A different fate lay in store for 3853/KOLNP/2008, which claimed compositions comprising human ESCs, methods for expanding human ESCs, and methods for preparing a ready to use preparation of human ESCs. The applicant argued that the invention provided safe and effective human ESC compositions, and that Section 3(b) was not attracted. The applicant also submitted that the invention could be practiced without destroying a human embryo, and that the stem cells could be obtained from a cell line repository or parthenotes. The Controller, however, cited parts of the specification that suggested the use of ESCs obtained from the destruction of human embryos (the examples in the specification worked against the applicant in this case) The Controller further stated that the established or commercially available cell lines used were also necessarily produced by a destruction of human embryos, and the application was eventually refused.
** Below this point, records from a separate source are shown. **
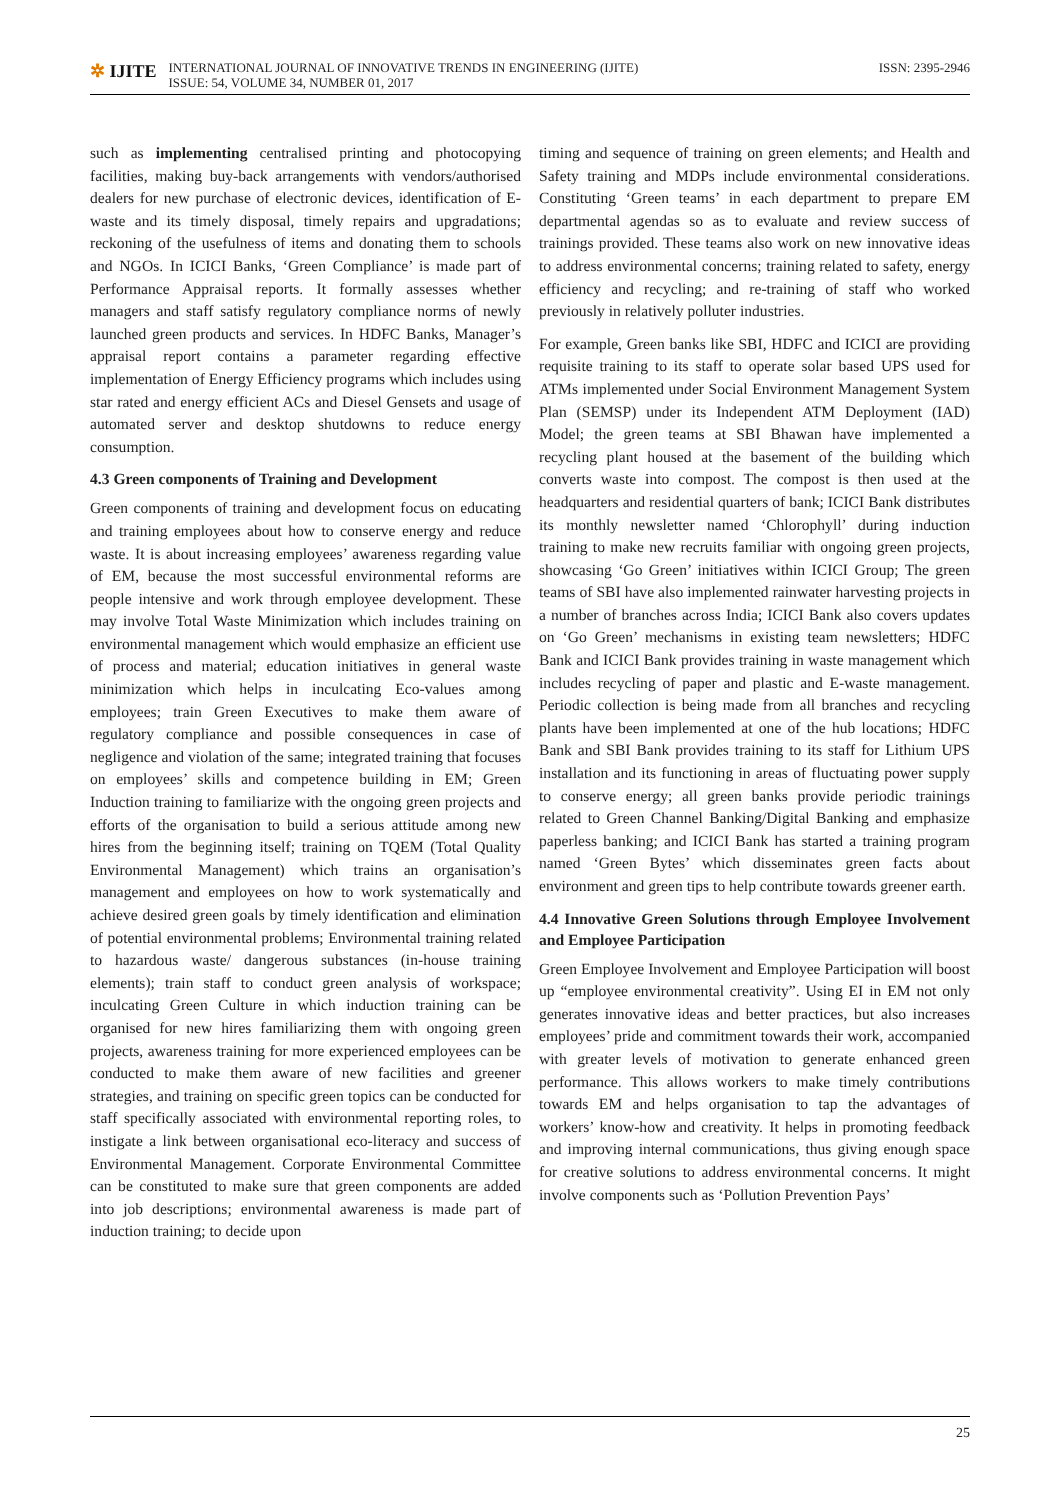✲ IJITE
INTERNATIONAL JOURNAL OF INNOVATIVE TRENDS IN ENGINEERING (IJITE)
ISSUE: 54, VOLUME 34, NUMBER 01, 2017
ISSN: 2395-2946
such as implementing centralised printing and photocopying facilities, making buy-back arrangements with vendors/authorised dealers for new purchase of electronic devices, identification of E-waste and its timely disposal, timely repairs and upgradations; reckoning of the usefulness of items and donating them to schools and NGOs. In ICICI Banks, ‘Green Compliance’ is made part of Performance Appraisal reports. It formally assesses whether managers and staff satisfy regulatory compliance norms of newly launched green products and services. In HDFC Banks, Manager’s appraisal report contains a parameter regarding effective implementation of Energy Efficiency programs which includes using star rated and energy efficient ACs and Diesel Gensets and usage of automated server and desktop shutdowns to reduce energy consumption.
4.3 Green components of Training and Development
Green components of training and development focus on educating and training employees about how to conserve energy and reduce waste. It is about increasing employees’ awareness regarding value of EM, because the most successful environmental reforms are people intensive and work through employee development. These may involve Total Waste Minimization which includes training on environmental management which would emphasize an efficient use of process and material; education initiatives in general waste minimization which helps in inculcating Eco-values among employees; train Green Executives to make them aware of regulatory compliance and possible consequences in case of negligence and violation of the same; integrated training that focuses on employees’ skills and competence building in EM; Green Induction training to familiarize with the ongoing green projects and efforts of the organisation to build a serious attitude among new hires from the beginning itself; training on TQEM (Total Quality Environmental Management) which trains an organisation’s management and employees on how to work systematically and achieve desired green goals by timely identification and elimination of potential environmental problems; Environmental training related to hazardous waste/ dangerous substances (in-house training elements); train staff to conduct green analysis of workspace; inculcating Green Culture in which induction training can be organised for new hires familiarizing them with ongoing green projects, awareness training for more experienced employees can be conducted to make them aware of new facilities and greener strategies, and training on specific green topics can be conducted for staff specifically associated with environmental reporting roles, to instigate a link between organisational eco-literacy and success of Environmental Management. Corporate Environmental Committee can be constituted to make sure that green components are added into job descriptions; environmental awareness is made part of induction training; to decide upon
timing and sequence of training on green elements; and Health and Safety training and MDPs include environmental considerations. Constituting ‘Green teams’ in each department to prepare EM departmental agendas so as to evaluate and review success of trainings provided. These teams also work on new innovative ideas to address environmental concerns; training related to safety, energy efficiency and recycling; and re-training of staff who worked previously in relatively polluter industries.
For example, Green banks like SBI, HDFC and ICICI are providing requisite training to its staff to operate solar based UPS used for ATMs implemented under Social Environment Management System Plan (SEMSP) under its Independent ATM Deployment (IAD) Model; the green teams at SBI Bhawan have implemented a recycling plant housed at the basement of the building which converts waste into compost. The compost is then used at the headquarters and residential quarters of bank; ICICI Bank distributes its monthly newsletter named ‘Chlorophyll’ during induction training to make new recruits familiar with ongoing green projects, showcasing ‘Go Green’ initiatives within ICICI Group; The green teams of SBI have also implemented rainwater harvesting projects in a number of branches across India; ICICI Bank also covers updates on ‘Go Green’ mechanisms in existing team newsletters; HDFC Bank and ICICI Bank provides training in waste management which includes recycling of paper and plastic and E-waste management. Periodic collection is being made from all branches and recycling plants have been implemented at one of the hub locations; HDFC Bank and SBI Bank provides training to its staff for Lithium UPS installation and its functioning in areas of fluctuating power supply to conserve energy; all green banks provide periodic trainings related to Green Channel Banking/Digital Banking and emphasize paperless banking; and ICICI Bank has started a training program named ‘Green Bytes’ which disseminates green facts about environment and green tips to help contribute towards greener earth.
4.4 Innovative Green Solutions through Employee Involvement and Employee Participation
Green Employee Involvement and Employee Participation will boost up “employee environmental creativity”. Using EI in EM not only generates innovative ideas and better practices, but also increases employees’ pride and commitment towards their work, accompanied with greater levels of motivation to generate enhanced green performance. This allows workers to make timely contributions towards EM and helps organisation to tap the advantages of workers’ know-how and creativity. It helps in promoting feedback and improving internal communications, thus giving enough space for creative solutions to address environmental concerns. It might involve components such as ‘Pollution Prevention Pays’
25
Applying for stem cell based inventions in India
The law is clear that stem cells per se, and stem cell based therapies are not patentable. For the other types of stem cell based inventions, prosecution and practice suggest that inventions involving the use of human ESCs obtained by the destruction of human embryos are not patentable in India. The point in time at which such destruction takes place is irrelevant. Thus, even if an inventor has used established cell lines derived from human embryos, the claims are likely to be rejected.
If an application is filed for a human ESC-related invention, the patent specification should contain at least some embodiments or examples showing that, at the date of filing of the application, the invention could be worked without destroying human embryos. Documented scientific results accompanied by an affidavit would help demonstrate this. If required to do so, it is advisable to amend claims to add a disclaimer that human ESCs obtained from human embryos were not used. The IPO may also insist on requiring the deletion of paragraphs relating to human ESCs obtained by destroying human embryos from the specification.